Problems Getting Pregnant or Are You Being Misdiagnosed?
February 15, 2010 by Steve Brodie
Filed under Baby
As a couple with a problem getting pregnant, it is of the utmost importance that you fully understand what it takes to achieve a conception.
When a woman is ovulating and the egg is expelled from the ovarian wall it will be picked up by the waiting fallopian tube. Within seconds, the fimbria (the end of the fallopian tube) will snatch the egg up and draw it inside the tube. If an egg remains unfertilised it can live for up to twenty four hours, and after dying it will be absorbed by the body or it will disintegrate and come out with the menses. To put it in perspective, the size of the egg is about as big as a full stop – like this one.
If there is success and fertilisation occurs this will actually take place in the fallopian tube. This is against the popular misconception that fertilisation takes place inside the uterus. It can take even a couple of hours for the sperm to reach the egg in the fallopian tubes. Once an egg has been fertilised there are vibrating, tiny hairs called cilia which draw the egg back into the uterus. The fertilised ovum will reach its final destination and begin to burrow into the nutritious lining of the uterus after about one week of ‘travelling’ to reach there.
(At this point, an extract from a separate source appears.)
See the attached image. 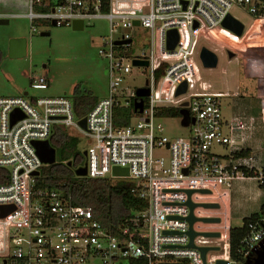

If you are experiencing a problem getting pregnant then you need to remember that there are three things that make a pregnancy happen, not just the sperm and egg – the third ingredient is a safe medium for them both to travel is, as without this conduit the vagina is a very hostile environment for the little sperms to tackle.
This medium which affords safe passage to the sperm and egg is an eggwhite-like cervical fluid which is especially fertile. It is this cervical mucus that is the safe passage of the sperm into the cervix and the waiting egg. This special fertile-quality cervical fluid is produced under the increasing levels of oestrogen during the first part of the menstrual cycle, with the optimum being produced during ovulation. In this type of cervical fluid, sperm can survive inside for up to five days – so it is entirely possible to have intercourse at the beginning of the week, and not become pregnant till the end of the week!
As it would be a total disaster for a pregnant body if the lining of the uterus were to disintegrate as it usually does in normal cycles, the body does an amazing trick and stops this from happening. When a fertilised egg burrows into the lining of the uterus, the body starts producing a hormone called Human Chorionic Gonadotropin (HCG) which prevents this from happening. This hormone sends a message directly to the corpus luteum (fancy for the lining of the uterus) and tells it to keep on kicking for a while longer. This will continue on for a couple of months, or until the placenta is ready to relieve the corpus luteum of its job, after which it is the placenta which keeps the lining alive, whilst also providing the nutrients and oxygen that the tiny foetus needs to grow.
False -negative pregnancy tests occur when the test is done too soon, because it can take so long for an egg to burrow into the lining and start producing HCG, which is what is measured in a pregnancy test. If a woman is charting her cycle, and even charting her cervical fluids, then these kind of false-negative results are unlikely to occur, because she will know the rhythm of ovulation, and therefore will know more accurately when implantation has occurred.
When couples are having a problem getting pregnant it really is vital that they fully understand the process involved in getting pregnant, because unlike what our mums tell us as youths, for some getting pregnant is not that easy.